## [TASK GOAL]
Below, set down word for word the lines of the records that run from the line containing "pose: elev=3.3 azim=178.8 roll=7.8 dist=1.63" through the line containing "Dot at: (196, 202)", with both of those lines included.

## [INPUT RECORDS]
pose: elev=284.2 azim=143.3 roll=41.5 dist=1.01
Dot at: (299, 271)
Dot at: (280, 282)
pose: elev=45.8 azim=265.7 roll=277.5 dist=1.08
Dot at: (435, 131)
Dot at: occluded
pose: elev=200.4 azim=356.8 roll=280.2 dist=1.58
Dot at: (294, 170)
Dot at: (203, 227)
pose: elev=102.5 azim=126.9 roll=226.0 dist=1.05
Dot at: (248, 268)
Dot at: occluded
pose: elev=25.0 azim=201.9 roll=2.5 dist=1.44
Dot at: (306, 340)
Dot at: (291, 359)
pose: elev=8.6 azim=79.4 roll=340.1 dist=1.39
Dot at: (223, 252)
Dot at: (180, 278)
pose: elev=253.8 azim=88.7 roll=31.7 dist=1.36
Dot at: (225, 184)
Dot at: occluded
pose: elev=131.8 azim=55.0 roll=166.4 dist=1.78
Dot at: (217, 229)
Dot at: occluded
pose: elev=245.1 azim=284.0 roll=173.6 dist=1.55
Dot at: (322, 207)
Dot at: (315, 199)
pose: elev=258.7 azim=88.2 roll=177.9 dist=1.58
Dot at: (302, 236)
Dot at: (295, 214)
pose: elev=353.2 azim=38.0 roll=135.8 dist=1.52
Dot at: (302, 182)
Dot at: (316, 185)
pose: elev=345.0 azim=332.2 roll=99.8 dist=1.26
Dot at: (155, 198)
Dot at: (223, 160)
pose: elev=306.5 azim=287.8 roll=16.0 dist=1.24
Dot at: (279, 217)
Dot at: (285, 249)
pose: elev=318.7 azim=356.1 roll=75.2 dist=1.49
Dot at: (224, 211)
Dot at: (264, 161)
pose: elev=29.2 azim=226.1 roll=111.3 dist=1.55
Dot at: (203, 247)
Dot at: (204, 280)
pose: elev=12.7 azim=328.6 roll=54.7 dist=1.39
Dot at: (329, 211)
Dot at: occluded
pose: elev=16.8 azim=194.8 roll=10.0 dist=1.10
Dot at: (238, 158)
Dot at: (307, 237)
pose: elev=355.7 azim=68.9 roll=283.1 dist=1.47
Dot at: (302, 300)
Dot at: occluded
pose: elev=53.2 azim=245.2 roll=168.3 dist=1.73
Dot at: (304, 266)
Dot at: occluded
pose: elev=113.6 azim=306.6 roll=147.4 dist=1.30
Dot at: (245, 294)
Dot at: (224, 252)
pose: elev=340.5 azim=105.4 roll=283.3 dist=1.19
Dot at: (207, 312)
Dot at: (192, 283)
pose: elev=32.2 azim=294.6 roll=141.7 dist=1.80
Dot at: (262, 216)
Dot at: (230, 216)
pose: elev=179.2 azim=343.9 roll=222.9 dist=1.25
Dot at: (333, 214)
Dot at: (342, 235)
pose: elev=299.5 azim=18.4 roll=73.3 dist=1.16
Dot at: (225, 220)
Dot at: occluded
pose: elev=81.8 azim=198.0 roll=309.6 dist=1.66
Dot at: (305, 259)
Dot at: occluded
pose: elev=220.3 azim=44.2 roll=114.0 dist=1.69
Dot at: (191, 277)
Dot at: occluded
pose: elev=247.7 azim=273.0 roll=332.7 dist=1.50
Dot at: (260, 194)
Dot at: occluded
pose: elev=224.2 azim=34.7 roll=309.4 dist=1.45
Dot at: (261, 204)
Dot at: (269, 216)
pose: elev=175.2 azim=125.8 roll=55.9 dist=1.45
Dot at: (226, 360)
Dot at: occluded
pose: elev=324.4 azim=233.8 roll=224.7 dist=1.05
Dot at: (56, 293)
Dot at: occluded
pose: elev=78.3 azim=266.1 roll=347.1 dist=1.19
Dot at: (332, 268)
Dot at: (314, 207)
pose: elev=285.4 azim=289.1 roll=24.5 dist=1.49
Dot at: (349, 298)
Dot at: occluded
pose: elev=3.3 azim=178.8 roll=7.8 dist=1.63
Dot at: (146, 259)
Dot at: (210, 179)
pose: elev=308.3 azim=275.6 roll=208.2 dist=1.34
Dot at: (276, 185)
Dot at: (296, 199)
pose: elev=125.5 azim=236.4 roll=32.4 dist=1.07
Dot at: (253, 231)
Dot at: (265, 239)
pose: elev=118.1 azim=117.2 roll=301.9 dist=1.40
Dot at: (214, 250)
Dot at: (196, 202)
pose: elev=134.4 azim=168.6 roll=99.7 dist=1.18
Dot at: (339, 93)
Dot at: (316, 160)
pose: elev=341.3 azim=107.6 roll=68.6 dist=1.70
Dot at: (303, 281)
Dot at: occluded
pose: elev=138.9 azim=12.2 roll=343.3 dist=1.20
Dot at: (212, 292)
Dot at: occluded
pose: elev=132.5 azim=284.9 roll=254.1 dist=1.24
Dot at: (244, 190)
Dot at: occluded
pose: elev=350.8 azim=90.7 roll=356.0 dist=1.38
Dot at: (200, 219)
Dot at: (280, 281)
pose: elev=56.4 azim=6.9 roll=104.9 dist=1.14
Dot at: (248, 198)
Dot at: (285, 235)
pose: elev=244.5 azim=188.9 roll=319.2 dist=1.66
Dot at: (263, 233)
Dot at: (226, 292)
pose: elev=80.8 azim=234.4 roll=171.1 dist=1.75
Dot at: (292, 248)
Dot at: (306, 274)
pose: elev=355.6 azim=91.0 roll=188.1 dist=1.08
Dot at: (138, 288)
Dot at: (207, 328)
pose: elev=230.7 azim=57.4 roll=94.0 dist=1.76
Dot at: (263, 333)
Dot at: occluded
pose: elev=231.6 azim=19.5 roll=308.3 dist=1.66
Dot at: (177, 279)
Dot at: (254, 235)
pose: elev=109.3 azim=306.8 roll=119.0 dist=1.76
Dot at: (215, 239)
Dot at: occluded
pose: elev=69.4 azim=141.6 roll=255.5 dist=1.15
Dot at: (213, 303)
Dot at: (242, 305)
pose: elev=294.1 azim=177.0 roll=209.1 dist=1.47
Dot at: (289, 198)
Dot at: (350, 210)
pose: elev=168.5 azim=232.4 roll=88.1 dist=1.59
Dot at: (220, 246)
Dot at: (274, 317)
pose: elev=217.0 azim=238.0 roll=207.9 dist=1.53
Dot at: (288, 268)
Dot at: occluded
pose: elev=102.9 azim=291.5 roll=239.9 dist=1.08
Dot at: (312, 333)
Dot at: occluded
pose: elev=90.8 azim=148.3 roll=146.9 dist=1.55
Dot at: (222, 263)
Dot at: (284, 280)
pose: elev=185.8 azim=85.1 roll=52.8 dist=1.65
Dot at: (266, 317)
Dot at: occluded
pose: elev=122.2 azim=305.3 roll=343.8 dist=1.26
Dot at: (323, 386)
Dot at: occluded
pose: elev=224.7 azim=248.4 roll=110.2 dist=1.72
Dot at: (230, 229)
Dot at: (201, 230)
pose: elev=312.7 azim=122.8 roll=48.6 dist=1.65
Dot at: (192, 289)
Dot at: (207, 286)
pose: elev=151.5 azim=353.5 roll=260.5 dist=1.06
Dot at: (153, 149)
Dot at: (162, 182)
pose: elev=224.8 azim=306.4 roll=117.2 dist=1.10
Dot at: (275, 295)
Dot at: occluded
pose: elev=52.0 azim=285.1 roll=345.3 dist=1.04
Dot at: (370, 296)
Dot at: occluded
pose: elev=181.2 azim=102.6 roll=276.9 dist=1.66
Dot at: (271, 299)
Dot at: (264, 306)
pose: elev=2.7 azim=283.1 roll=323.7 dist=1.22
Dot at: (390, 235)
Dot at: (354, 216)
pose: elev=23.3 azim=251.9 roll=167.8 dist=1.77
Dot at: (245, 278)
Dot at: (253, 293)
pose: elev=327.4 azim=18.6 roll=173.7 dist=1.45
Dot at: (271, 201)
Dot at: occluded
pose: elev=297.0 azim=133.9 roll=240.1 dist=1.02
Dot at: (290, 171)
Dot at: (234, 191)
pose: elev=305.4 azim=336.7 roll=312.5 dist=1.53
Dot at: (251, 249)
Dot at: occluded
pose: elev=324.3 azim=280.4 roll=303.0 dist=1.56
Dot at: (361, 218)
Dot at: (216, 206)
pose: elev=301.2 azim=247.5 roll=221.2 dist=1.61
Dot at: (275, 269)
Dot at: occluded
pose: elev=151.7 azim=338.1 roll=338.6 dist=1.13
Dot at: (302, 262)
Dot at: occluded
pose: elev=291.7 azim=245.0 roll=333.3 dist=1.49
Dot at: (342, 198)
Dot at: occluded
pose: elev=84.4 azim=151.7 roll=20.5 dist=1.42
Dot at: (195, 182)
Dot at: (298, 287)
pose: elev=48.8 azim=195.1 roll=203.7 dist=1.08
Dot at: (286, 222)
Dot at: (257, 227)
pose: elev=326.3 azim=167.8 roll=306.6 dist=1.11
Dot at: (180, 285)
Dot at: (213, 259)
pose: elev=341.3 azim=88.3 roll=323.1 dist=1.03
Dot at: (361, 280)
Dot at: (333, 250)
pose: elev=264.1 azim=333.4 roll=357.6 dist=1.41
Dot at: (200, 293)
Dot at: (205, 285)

## [EXERCISE SOLUTION]
pose: elev=3.3 azim=178.8 roll=7.8 dist=1.63
Dot at: (146, 259)
Dot at: (210, 179)
pose: elev=308.3 azim=275.6 roll=208.2 dist=1.34
Dot at: (276, 185)
Dot at: (296, 199)
pose: elev=125.5 azim=236.4 roll=32.4 dist=1.07
Dot at: (253, 231)
Dot at: (265, 239)
pose: elev=118.1 azim=117.2 roll=301.9 dist=1.40
Dot at: (214, 250)
Dot at: (196, 202)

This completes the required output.